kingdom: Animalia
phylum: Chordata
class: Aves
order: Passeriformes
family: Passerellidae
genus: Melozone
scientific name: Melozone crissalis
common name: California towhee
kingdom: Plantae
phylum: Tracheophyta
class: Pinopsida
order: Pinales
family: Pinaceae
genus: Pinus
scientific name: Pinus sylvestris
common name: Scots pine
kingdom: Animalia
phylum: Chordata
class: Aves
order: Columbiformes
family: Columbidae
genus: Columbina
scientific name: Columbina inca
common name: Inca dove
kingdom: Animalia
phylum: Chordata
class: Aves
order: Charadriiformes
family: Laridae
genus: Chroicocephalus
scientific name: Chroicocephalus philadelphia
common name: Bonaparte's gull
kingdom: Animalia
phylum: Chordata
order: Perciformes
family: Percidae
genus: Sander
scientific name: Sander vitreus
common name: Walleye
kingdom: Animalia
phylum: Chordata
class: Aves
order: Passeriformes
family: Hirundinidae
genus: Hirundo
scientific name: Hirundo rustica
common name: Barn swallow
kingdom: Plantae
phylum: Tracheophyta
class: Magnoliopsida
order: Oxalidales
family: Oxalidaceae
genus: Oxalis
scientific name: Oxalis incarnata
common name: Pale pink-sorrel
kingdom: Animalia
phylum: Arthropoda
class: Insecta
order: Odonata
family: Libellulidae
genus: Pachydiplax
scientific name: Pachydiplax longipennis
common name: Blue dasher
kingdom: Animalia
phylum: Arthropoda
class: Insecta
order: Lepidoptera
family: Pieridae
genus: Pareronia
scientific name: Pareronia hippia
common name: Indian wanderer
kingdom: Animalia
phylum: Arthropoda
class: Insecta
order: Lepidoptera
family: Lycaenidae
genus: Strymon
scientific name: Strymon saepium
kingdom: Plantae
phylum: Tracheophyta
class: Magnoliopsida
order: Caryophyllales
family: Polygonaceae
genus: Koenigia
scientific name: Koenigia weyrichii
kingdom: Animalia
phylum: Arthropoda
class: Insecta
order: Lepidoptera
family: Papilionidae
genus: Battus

→ OBJECTIVE: Rewrite the lines of all the items above as a single numbered list, leaving out any blank lines.

→ RESULT:
1. kingdom: Animalia
2. phylum: Chordata
3. class: Aves
4. order: Passeriformes
5. family: Passerellidae
6. genus: Melozone
7. scientific name: Melozone crissalis
8. common name: California towhee
9. kingdom: Plantae
10. phylum: Tracheophyta
11. class: Pinopsida
12. order: Pinales
13. family: Pinaceae
14. genus: Pinus
15. scientific name: Pinus sylvestris
16. common name: Scots pine
17. kingdom: Animalia
18. phylum: Chordata
19. class: Aves
20. order: Columbiformes
21. family: Columbidae
22. genus: Columbina
23. scientific name: Columbina inca
24. common name: Inca dove
25. kingdom: Animalia
26. phylum: Chordata
27. class: Aves
28. order: Charadriiformes
29. family: Laridae
30. genus: Chroicocephalus
31. scientific name: Chroicocephalus philadelphia
32. common name: Bonaparte's gull
33. kingdom: Animalia
34. phylum: Chordata
35. order: Perciformes
36. family: Percidae
37. genus: Sander
38. scientific name: Sander vitreus
39. common name: Walleye
40. kingdom: Animalia
41. phylum: Chordata
42. class: Aves
43. order: Passeriformes
44. family: Hirundinidae
45. genus: Hirundo
46. scientific name: Hirundo rustica
47. common name: Barn swallow
48. kingdom: Plantae
49. phylum: Tracheophyta
50. class: Magnoliopsida
51. order: Oxalidales
52. family: Oxalidaceae
53. genus: Oxalis
54. scientific name: Oxalis incarnata
55. common name: Pale pink-sorrel
56. kingdom: Animalia
57. phylum: Arthropoda
58. class: Insecta
59. order: Odonata
60. family: Libellulidae
61. genus: Pachydiplax
62. scientific name: Pachydiplax longipennis
63. common name: Blue dasher
64. kingdom: Animalia
65. phylum: Arthropoda
66. class: Insecta
67. order: Lepidoptera
68. family: Pieridae
69. genus: Pareronia
70. scientific name: Pareronia hippia
71. common name: Indian wanderer
72. kingdom: Animalia
73. phylum: Arthropoda
74. class: Insecta
75. order: Lepidoptera
76. family: Lycaenidae
77. genus: Strymon
78. scientific name: Strymon saepium
79. kingdom: Plantae
80. phylum: Tracheophyta
81. class: Magnoliopsida
82. order: Caryophyllales
83. family: Polygonaceae
84. genus: Koenigia
85. scientific name: Koenigia weyrichii
86. kingdom: Animalia
87. phylum: Arthropoda
88. class: Insecta
89. order: Lepidoptera
90. family: Papilionidae
91. genus: Battus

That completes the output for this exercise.